The researchers did not specify how individual companies fared, but did share the extent of variation between them. The best-performing company had diagnostic accuracy above 90 percent, while the worst had accuracy just under 70 percent. Interestingly, for low back pain, streptococcal pharyngitis, ankle pain, and there was no statistically significant variation among companies. There was significant variation for viral pharyngitis and acute rhinosinusitis.
"The fact that some companies can perform considerably better than others suggests that this variation could be addressed if performance leaders were willing to share their best practices with other virtual visit companies," researchers wrote. "Further research is required to evaluate whether better-performing virtual visit companies have adopted some company-wide policy or protocol(s) that increase guideline adherence."
The study found that antibiotics were prescribed at about the same rate by telemedicine doctors as in-person doctors (based on data from previous studies). One area where telemedicine doctors did diverge from in-person doctors, however, was ordering additional tests. The study found that most doctors followed the guideline of not recommending additional testing for lower back pain, but for ankle pain guidelines say doctors should order radiology imaging. Only 15.5 percent of telemedicine practicioners did so.

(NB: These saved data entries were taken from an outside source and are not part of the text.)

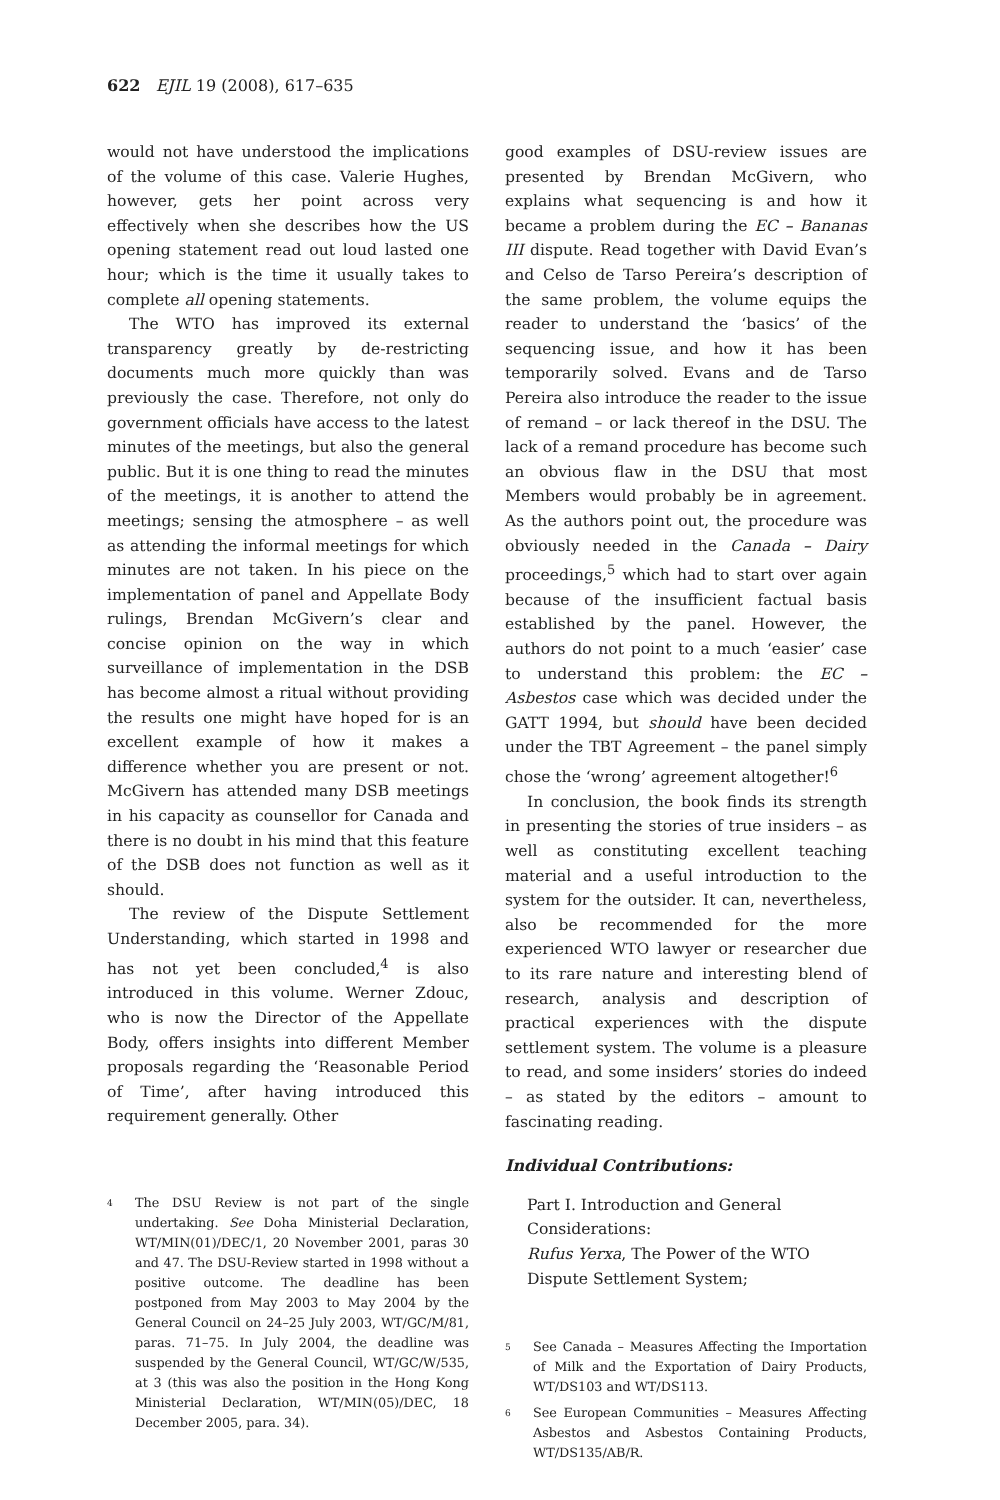622 EJIL 19 (2008), 617–635
would not have understood the implications of the volume of this case. Valerie Hughes, however, gets her point across very effectively when she describes how the US opening statement read out loud lasted one hour; which is the time it usually takes to complete all opening statements.
The WTO has improved its external transparency greatly by de-restricting documents much more quickly than was previously the case. Therefore, not only do government officials have access to the latest minutes of the meetings, but also the general public. But it is one thing to read the minutes of the meetings, it is another to attend the meetings; sensing the atmosphere – as well as attending the informal meetings for which minutes are not taken. In his piece on the implementation of panel and Appellate Body rulings, Brendan McGivern’s clear and concise opinion on the way in which surveillance of implementation in the DSB has become almost a ritual without providing the results one might have hoped for is an excellent example of how it makes a difference whether you are present or not. McGivern has attended many DSB meetings in his capacity as counsellor for Canada and there is no doubt in his mind that this feature of the DSB does not function as well as it should.
The review of the Dispute Settlement Understanding, which started in 1998 and has not yet been concluded,<sup>4</sup> is also introduced in this volume. Werner Zdouc, who is now the Director of the Appellate Body, offers insights into different Member proposals regarding the ‘Reasonable Period of Time’, after having introduced this requirement generally. Other
4 The DSU Review is not part of the single undertaking. See Doha Ministerial Declaration, WT/MIN(01)/DEC/1, 20 November 2001, paras 30 and 47. The DSU-Review started in 1998 without a positive outcome. The deadline has been postponed from May 2003 to May 2004 by the General Council on 24–25 July 2003, WT/GC/M/81, paras. 71–75. In July 2004, the deadline was suspended by the General Council, WT/GC/W/535, at 3 (this was also the position in the Hong Kong Ministerial Declaration, WT/MIN(05)/DEC, 18 December 2005, para. 34).
good examples of DSU-review issues are presented by Brendan McGivern, who explains what sequencing is and how it became a problem during the EC – Bananas III dispute. Read together with David Evan’s and Celso de Tarso Pereira’s description of the same problem, the volume equips the reader to understand the ‘basics’ of the sequencing issue, and how it has been temporarily solved. Evans and de Tarso Pereira also introduce the reader to the issue of remand – or lack thereof in the DSU. The lack of a remand procedure has become such an obvious flaw in the DSU that most Members would probably be in agreement. As the authors point out, the procedure was obviously needed in the Canada – Dairy proceedings,<sup>5</sup> which had to start over again because of the insufficient factual basis established by the panel. However, the authors do not point to a much ‘easier’ case to understand this problem: the EC – Asbestos case which was decided under the GATT 1994, but should have been decided under the TBT Agreement – the panel simply chose the ‘wrong’ agreement altogether!<sup>6</sup>
In conclusion, the book finds its strength in presenting the stories of true insiders – as well as constituting excellent teaching material and a useful introduction to the system for the outsider. It can, nevertheless, also be recommended for the more experienced WTO lawyer or researcher due to its rare nature and interesting blend of research, analysis and description of practical experiences with the dispute settlement system. The volume is a pleasure to read, and some insiders’ stories do indeed – as stated by the editors – amount to fascinating reading.
Individual Contributions:
Part I. Introduction and General Considerations:
Rufus Yerxa, The Power of the WTO Dispute Settlement System;
5 See Canada – Measures Affecting the Importation of Milk and the Exportation of Dairy Products, WT/DS103 and WT/DS113.
6 See European Communities – Measures Affecting Asbestos and Asbestos Containing Products, WT/DS135/AB/R.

"Avoiding additional testing is appropriate in some cases, but the uniformly low rates of testing in the virtual visits may actually reflect the logistical challenges of ordering or following up on tests to be performed near where the patient lives or concern about the out-of-pocket costs for additional testing," researchers wrote. "These hypotheses need to be tested in future studies. Because appropriate use of testing is critical to the delivery of medical care, identification and reduction of barriers to testing will be important."